Opponents of Myanmar coup form unity government, aim for 'federal democracy'

Opponents of Myanmar coup form unity government, aim for ‘federal democracy’


Opponents of Myanmar s junta announced a National Unity Government on Friday including ousted members of parliament and leaders of anti-coup protests and ethnic minorities, saying their aim was to root out military rule and restore democracy.

Since the coup was launched on February 1, Myanmar has been in violent turmoil. The coup overthrew the civilian government led by democracy champion Aung San Suu Kyi, which has been in power for five years and will begin its second term after the overwhelming election victory in November.

A monitoring team said that people took to the streets day after day, demanding the restoration of democracy, ignoring the repression by the security forces, and more than 700 people were killed.

At the same time, political leaders, including members of parliament deposed by the Suu Kyi party, have been trying to organize to show the country and the outside world that they, not generals, are legitimate political authorities.

“Please welcome the people s government,” veteran democracy activist Min Ko Naing said in a 10-minute video address announcing the formation of the National Unity Government.

While setting out few positions, Min Ko Naing said the will of the people was the unity government s priority, while acknowledging the scale of the task at hand.

“We re trying to get this out from the roots so we have to sacrifice a lot,” he said, referring to the junta.

A spokesman for the junta could not be reached for comment.

The generals justified their take-over with accusations of fraud in the November election won by Suu Kyi s party, though the election commission dismissed the objections.

One of the unity s government s primary objectives will be to win international support and recognition.

Its minister of international cooperation, Dr Sasa, told reporters the United States and Britain had recognised Venezuelan opposition leader Juan Guaido as the legitimate leader of that country.

“We are the democratically elected leaders of Myanmar,” said Sasa, who goes by one name. “So if the free and democratic world rejects us that means they reject democracy.”

International pressure has also been exerting pressure on the Burmese military, especially from the governments of Western countries that impose limited sanctions, although the generals have long denied what they consider to be outside interference.

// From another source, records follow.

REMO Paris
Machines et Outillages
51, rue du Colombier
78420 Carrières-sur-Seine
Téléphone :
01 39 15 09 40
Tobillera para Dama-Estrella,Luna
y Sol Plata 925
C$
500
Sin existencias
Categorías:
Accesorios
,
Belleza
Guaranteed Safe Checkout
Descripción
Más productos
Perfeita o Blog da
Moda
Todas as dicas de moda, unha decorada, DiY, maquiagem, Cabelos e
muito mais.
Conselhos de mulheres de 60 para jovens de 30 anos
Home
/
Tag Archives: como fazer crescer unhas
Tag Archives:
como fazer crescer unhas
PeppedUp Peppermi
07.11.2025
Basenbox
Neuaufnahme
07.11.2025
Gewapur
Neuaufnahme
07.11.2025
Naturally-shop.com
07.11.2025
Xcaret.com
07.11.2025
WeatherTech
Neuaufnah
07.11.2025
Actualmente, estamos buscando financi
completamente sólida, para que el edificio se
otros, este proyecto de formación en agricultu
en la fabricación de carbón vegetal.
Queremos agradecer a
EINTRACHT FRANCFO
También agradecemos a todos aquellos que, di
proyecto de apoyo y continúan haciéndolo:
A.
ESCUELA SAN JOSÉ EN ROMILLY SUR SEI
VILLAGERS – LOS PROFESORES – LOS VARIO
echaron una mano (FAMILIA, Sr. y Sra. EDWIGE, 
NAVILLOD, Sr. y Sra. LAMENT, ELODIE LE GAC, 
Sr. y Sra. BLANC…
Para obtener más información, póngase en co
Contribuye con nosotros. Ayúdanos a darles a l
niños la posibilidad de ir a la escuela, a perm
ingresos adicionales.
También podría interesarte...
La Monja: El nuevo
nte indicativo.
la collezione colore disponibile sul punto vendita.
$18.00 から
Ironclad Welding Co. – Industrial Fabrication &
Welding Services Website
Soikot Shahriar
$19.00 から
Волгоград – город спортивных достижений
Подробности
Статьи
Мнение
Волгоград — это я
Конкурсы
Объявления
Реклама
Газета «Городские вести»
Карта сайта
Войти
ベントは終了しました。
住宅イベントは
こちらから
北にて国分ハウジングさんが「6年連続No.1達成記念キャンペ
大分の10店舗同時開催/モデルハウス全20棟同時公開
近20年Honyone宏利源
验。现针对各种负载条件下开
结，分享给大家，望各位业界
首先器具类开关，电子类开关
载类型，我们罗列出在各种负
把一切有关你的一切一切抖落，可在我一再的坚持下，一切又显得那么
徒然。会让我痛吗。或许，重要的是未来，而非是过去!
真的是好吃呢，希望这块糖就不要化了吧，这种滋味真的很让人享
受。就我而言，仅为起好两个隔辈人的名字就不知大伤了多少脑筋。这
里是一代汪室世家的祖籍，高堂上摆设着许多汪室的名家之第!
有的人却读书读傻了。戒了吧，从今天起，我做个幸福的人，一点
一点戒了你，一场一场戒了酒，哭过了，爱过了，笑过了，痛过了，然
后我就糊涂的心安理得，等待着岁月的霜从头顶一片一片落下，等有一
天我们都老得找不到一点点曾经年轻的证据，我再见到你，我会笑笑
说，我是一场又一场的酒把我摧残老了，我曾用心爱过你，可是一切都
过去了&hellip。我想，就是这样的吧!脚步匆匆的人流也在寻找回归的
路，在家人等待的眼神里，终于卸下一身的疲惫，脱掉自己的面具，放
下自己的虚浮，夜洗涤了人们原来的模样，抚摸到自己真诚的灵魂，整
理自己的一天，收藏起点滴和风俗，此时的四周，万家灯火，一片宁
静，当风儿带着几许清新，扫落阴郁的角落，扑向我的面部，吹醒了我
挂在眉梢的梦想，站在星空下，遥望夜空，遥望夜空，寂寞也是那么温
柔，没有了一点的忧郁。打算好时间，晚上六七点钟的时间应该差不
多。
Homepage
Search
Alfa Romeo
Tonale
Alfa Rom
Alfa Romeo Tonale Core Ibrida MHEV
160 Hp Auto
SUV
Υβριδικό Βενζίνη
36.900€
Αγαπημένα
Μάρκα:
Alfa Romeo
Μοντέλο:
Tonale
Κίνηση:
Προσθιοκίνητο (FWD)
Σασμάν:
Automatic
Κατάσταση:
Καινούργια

The unification government released a list of public officials including members of ethnic minorities and protest leaders, emphasizing the unity of goals between the democratic movement and ethnic minorities seeking autonomy, some of whom have fought with the central government for decades.

Sasha said in an interview with Reuters that the goal is to end violence, restore democracy and establish a “Federal Democratic Alliance.”

Although the military has a nose for the idea of ​​federalism, it has long regarded itself as the core force that unites the country.

Suu Kyi has been detained since the coup, and her only known interaction with the outside world has monitored video calls with lawyers.

The spokesperson of the democratic politician said that although they could not tell her about the establishment of a unified government, he was sure she knew what was going on.